→ BRANO PROPOSTO:
────
L’ex Ufficio Geologico di Largo Santa Susanna si è trovato, senza un vero motivo, in una situazione di sospensione per diversi anni, suscitando dibattiti che non vedevano mai una reale soluzione. Nel 1995, infatti, iniziava la sua prima ristrutturazione a firma dell’architetto Valle, fermata poco dopo per i ritrovamenti archeologici (2001) e definitivamente nel 2003 con l’inserimento dell’immobile nell’elenco dei beni demaniali da cartolarizzare e in un programma di valorizzazione che, in attuazione della legge 410/01, ne cambiava la destinazione d’uso da Ufficio Pubblico a Servizi e Commerciale. Sul palazzo pesano sia un vincolo archeologico, dal 2001, dopo il ritrovamento di consistenti resti delle Mura Serviane, sia, rappresentando esso uno dei pochi esempi di architettura liberty della Capitale, un vincolo architettonico dal 1991.
Una rapida analisi visiva dell’edificio documenta una situazione complessa e le vistose aggiunte improprie che sono state realizzate in epoche successive alla sua costruzione. Modifiche che hanno portato alla attuale curiosa volumetria ove le sopraelevazioni degli ultimi piani, con la loro dichiarata alterità, non hanno tanto comportato la perdita della leggibilità dell’impianto originario quanto quella della identità architettonica esterna.
L’attuale progetto è stato per questo improntato alla bonifica, al risanamento e al restauro finalizzati alla valorizzazione e al recupero della perduta qualità e originalità architettonica.
L’attenzione conservativa dev’essere qui considerata come l’anello indispensabile e prioritario del progetto di valorizzazione: un progetto animato dalla volontà di mantenere l’identità del bene con una serie di opere edilizie atte a garantire il rispetto degli elementi tipologici, formali e strutturali, dell’organismo edilizio. Interventi capaci di migliorarne la conoscenza, incrementandone la fruizione e “cercando di trasmettere quei valori di cui il bene stesso è portatore”.
La nuova progettazione dei volumi dei piani quarto, quinto e di copertura, nel rispetto di quanto emerso dall’analisi storica ma anche della sagoma e delle altezze esistenti, intende restituire al prospetto principale le caratteristiche di leggerezza e trasparenza che gli appartengono, liberandolo dell’attuale senso di schiacciamento inevitabilmente causato dai grevi volumi novecenteschi, privi di carattere architettonico.
Le opere previste ripristineranno la percezione visiva del fabbricato da via Bissolati grazie alla costruzione delle nuove volumetrie spinte verso il cortile interno, mantenendo una connotazione architettonica analoga al torrino presente in corrispondenza dello scalone principale.
────
→ ESERCIZI DA SVOLGERE:
a) Estrai dal brano sull'ex Ufficio Geologico il testo compreso tra "L’ex Ufficio Geologico" e "architettonico dal 1991.", estremi inclusi.
b) Secondo il brano sull'ex Ufficio Geologico, da quale anno grava sul palazzo il vincolo architettonico?
Le righe non servono per lo svolgimento.
────
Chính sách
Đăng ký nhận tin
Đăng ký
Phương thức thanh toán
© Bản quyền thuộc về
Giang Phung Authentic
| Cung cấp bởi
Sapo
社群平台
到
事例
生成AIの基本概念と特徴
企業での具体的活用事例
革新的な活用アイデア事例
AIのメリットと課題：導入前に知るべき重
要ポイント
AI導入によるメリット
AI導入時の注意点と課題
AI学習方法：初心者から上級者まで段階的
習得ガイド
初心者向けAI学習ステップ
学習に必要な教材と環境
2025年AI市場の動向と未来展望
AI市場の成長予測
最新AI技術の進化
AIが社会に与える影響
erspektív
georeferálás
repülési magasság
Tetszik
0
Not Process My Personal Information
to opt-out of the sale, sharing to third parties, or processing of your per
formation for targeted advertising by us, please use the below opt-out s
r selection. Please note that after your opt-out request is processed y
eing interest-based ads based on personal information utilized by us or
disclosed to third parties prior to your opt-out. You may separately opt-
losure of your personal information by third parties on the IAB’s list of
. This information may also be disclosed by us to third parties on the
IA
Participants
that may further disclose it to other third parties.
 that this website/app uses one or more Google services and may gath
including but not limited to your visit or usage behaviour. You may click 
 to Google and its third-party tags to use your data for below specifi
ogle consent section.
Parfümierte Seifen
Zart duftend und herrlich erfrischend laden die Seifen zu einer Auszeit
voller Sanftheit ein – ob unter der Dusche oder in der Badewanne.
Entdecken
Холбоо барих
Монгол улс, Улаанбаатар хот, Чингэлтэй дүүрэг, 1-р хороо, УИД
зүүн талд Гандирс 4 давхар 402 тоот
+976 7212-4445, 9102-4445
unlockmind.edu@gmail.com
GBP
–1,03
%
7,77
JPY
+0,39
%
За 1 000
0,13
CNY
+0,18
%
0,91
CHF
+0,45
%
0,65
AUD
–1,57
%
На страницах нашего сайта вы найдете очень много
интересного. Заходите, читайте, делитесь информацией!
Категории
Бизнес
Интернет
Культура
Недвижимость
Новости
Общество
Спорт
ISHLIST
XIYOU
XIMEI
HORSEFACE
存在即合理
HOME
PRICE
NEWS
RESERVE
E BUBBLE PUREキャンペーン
────
→ RISPOSTE ALL'ESERCIZIO:
a)
L’ex Ufficio Geologico di Largo Santa Susanna si è trovato, senza un vero motivo, in una situazione di sospensione per diversi anni, suscitando dibattiti che non vedevano mai una reale soluzione. Nel 1995, infatti, iniziava la sua prima ristrutturazione a firma dell’architetto Valle, fermata poco dopo per i ritrovamenti archeologici (2001) e definitivamente nel 2003 con l’inserimento dell’immobile nell’elenco dei beni demaniali da cartolarizzare e in un programma di valorizzazione che, in attuazione della legge 410/01, ne cambiava la destinazione d’uso da Ufficio Pubblico a Servizi e Commerciale. Sul palazzo pesano sia un vincolo archeologico, dal 2001, dopo il ritrovamento di consistenti resti delle Mura Serviane, sia, rappresentando esso uno dei pochi esempi di architettura liberty della Capitale, un vincolo architettonico dal 1991.

b) Dal 1991.